Condannato per abuso d’ufficio non per reati di mafia. Luigi Piro tecnico del Comune di Roccabernarda, in merito all’articolo relativo alla sentenza di appello del processo scaturito dall’inchiesta “Trigarium” pubblicato sabato scorso col titolo “Condanne confermate nell'inchiesta sul clan di Roccabernarda” ha inviato una precisazione per chiarire la sua estraneità alle accuse di ‘ndrangheta come peraltro sancito dalle sentenze di primo grado e di appello.
«La mia persona – precisa Luigi Piro in una nota – insieme a quella dei tecnici Fonte, Colao, Iaquinta Giovanni ( fa riferimento a Domenico Colao condannato a 1 anni e 6 mesi; a Salvatore Fonte, 1 anno e 6 mesi ed a Giovanni Iaquinta, 2 anni e 6 mei), «non rientra in quella dei "sodali dei clan di Roccabernarda"».

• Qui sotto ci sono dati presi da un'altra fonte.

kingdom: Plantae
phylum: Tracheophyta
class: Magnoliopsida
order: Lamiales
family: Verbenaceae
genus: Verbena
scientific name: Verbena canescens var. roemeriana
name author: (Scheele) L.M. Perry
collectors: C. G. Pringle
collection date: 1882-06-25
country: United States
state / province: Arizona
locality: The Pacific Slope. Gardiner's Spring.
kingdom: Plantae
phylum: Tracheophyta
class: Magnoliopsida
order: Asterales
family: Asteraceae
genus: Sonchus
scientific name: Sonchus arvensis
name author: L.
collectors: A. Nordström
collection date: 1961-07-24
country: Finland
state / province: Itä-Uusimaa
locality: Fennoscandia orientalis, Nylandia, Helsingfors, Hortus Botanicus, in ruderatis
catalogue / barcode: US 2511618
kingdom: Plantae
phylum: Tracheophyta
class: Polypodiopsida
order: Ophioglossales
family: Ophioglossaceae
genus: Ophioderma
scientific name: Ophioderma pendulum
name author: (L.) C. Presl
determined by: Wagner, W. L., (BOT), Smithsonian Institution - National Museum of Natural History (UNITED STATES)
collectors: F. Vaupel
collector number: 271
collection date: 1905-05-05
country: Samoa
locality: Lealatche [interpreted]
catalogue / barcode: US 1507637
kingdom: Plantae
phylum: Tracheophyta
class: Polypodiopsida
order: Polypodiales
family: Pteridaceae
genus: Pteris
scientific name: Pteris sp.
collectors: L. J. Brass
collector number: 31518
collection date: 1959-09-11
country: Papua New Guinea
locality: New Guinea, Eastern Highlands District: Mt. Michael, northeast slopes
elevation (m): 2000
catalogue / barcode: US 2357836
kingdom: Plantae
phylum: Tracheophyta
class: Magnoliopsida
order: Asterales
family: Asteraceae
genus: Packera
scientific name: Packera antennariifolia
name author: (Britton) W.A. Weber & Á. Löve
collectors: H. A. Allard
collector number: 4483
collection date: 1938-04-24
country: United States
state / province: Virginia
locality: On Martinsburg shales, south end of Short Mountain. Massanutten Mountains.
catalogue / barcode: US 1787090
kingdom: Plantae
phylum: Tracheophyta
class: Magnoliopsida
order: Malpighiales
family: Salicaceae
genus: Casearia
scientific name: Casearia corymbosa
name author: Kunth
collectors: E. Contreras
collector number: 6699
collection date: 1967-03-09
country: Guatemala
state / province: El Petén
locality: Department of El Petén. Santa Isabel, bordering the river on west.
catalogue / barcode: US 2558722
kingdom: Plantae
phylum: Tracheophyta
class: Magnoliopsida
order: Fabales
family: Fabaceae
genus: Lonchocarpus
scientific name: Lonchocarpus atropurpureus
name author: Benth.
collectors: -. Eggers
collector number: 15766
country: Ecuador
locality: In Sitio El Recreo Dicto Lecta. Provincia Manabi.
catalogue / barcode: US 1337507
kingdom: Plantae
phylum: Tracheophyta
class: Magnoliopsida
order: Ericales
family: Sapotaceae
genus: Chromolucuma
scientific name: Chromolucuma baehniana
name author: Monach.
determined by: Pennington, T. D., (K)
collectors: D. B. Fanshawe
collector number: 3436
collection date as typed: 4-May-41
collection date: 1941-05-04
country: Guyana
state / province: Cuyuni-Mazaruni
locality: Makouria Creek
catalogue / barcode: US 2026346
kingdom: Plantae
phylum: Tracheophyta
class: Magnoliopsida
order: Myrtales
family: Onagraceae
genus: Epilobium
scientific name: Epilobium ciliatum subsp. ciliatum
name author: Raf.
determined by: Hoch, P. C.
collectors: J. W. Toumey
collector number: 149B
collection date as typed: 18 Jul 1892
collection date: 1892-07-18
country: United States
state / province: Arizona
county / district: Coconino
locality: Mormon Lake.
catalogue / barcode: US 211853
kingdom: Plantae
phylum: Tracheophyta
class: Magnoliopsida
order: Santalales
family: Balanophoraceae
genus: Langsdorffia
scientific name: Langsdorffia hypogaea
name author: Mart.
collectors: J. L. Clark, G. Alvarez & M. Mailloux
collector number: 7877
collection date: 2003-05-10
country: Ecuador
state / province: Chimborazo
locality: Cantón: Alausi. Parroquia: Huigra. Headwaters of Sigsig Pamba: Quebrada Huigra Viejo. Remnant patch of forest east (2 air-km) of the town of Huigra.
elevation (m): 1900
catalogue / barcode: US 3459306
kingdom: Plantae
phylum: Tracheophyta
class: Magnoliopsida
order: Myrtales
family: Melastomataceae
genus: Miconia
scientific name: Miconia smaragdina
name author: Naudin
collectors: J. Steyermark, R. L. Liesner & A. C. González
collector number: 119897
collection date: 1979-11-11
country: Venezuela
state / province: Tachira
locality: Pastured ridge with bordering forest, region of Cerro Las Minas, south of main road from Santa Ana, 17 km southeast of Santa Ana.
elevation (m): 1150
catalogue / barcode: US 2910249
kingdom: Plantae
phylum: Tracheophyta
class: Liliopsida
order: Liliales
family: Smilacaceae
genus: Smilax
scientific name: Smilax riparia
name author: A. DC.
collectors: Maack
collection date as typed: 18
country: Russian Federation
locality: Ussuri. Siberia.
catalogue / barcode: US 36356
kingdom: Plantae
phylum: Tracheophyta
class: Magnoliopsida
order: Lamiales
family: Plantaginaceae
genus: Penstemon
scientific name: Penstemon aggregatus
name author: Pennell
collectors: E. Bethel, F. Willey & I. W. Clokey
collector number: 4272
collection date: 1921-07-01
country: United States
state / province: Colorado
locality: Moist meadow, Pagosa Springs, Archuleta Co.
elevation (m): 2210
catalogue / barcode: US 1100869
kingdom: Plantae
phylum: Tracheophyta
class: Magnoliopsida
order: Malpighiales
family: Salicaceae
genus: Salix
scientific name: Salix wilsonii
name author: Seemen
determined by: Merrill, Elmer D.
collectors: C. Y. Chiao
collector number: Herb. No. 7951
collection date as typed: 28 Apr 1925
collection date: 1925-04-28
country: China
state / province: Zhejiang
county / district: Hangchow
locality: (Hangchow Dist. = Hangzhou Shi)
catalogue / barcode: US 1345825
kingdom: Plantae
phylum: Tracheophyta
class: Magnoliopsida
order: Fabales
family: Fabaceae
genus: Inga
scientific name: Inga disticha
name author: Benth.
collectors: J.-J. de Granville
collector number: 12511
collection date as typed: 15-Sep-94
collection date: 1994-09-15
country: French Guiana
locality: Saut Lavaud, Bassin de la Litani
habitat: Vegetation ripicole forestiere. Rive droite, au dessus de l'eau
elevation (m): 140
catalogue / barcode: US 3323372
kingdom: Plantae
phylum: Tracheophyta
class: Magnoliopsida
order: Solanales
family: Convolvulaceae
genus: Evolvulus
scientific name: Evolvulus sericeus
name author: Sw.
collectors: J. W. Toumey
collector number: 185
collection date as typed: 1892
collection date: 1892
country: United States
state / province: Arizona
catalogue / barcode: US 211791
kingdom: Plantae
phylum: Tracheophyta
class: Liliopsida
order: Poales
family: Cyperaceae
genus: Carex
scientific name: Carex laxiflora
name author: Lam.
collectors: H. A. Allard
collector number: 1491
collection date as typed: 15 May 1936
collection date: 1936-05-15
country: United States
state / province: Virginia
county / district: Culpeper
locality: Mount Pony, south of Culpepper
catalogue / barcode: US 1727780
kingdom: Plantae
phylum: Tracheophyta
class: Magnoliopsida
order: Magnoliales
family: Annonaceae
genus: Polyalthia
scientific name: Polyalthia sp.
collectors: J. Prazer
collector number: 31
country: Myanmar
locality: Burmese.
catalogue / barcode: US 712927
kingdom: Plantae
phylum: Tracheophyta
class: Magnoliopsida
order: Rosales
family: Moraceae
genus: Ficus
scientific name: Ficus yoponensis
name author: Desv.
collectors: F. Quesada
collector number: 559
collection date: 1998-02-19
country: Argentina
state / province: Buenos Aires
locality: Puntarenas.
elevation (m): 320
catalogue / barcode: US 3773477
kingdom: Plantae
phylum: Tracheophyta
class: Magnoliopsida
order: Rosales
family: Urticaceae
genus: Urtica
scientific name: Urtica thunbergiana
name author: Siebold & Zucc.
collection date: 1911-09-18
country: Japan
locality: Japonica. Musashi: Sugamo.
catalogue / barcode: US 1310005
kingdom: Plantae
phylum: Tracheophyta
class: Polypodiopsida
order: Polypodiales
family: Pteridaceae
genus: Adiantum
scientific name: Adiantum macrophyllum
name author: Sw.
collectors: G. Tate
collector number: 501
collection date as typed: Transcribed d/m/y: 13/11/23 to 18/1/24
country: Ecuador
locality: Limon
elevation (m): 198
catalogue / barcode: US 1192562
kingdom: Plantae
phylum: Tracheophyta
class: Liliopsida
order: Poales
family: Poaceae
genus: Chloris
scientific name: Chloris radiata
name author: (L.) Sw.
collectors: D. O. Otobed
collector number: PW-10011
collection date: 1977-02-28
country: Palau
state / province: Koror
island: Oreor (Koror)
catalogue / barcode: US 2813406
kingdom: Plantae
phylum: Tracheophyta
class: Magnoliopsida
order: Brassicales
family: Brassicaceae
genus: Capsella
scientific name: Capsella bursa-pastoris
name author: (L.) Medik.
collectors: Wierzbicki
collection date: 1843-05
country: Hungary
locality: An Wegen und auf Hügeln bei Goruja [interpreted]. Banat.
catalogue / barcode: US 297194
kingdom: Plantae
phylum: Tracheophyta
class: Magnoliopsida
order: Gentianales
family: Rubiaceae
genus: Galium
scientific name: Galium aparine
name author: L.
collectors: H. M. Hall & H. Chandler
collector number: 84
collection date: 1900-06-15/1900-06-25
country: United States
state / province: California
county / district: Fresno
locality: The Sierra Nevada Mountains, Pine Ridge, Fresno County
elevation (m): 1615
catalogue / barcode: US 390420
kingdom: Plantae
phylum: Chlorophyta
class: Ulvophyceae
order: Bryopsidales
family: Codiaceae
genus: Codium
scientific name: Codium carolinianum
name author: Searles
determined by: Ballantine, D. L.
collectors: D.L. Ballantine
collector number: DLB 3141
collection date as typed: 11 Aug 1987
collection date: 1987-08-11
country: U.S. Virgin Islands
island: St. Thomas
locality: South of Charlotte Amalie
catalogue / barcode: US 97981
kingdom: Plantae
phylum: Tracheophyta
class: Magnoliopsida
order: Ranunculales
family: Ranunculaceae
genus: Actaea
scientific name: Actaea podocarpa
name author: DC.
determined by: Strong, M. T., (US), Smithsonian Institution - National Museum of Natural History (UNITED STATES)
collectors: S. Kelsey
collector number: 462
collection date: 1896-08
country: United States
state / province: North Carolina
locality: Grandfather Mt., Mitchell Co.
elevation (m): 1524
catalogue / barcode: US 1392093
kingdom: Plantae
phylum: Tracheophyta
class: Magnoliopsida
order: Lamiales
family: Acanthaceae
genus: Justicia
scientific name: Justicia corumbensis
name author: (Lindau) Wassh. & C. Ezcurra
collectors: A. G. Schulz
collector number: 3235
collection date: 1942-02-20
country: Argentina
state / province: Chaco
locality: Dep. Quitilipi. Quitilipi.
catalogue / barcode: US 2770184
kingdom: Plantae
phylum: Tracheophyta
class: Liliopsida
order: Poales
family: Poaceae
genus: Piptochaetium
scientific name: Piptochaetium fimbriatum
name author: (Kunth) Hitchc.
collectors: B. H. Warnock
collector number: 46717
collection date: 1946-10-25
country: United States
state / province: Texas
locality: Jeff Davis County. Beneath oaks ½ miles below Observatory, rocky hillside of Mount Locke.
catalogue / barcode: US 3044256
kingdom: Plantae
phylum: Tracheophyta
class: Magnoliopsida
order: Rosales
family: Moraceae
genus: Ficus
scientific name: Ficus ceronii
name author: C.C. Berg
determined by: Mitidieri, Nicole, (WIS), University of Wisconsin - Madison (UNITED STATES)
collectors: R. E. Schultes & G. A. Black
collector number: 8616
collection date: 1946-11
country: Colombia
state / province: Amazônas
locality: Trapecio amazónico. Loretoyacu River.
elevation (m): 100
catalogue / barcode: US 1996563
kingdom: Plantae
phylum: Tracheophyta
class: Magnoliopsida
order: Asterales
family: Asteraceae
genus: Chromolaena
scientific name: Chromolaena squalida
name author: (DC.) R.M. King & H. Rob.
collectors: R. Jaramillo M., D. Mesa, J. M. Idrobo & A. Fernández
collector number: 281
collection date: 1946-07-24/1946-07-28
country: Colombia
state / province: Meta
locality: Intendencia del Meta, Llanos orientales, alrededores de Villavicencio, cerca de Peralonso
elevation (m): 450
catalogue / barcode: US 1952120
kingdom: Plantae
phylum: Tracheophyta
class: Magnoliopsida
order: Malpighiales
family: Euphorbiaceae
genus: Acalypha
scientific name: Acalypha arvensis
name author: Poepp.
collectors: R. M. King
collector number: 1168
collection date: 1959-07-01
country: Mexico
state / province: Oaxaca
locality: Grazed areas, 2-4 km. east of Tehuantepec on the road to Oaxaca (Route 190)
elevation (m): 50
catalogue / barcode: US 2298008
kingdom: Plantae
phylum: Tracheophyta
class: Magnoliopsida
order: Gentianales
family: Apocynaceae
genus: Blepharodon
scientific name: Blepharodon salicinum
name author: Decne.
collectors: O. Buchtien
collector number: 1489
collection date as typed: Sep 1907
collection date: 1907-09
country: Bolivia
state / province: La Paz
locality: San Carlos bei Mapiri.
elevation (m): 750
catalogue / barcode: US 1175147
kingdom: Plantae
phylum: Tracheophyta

«Già nel primo grado di giudizio a Crotone – sottolinea Luigi Piro nella sua nota – è stata ritenuta infondata l'accusa dell'aggravante del metodo mafioso». «Anche in appello – ribadisce il tecnico del Comune di Roccabernarda – i Giudici del Secondo grado hanno confermato tale ipotesi restando valida solo la condanna sull'abuso d'ufficio per il rilascio di una licenza edilizia in sanatoria per un fienile ad uno degli esponenti del clan».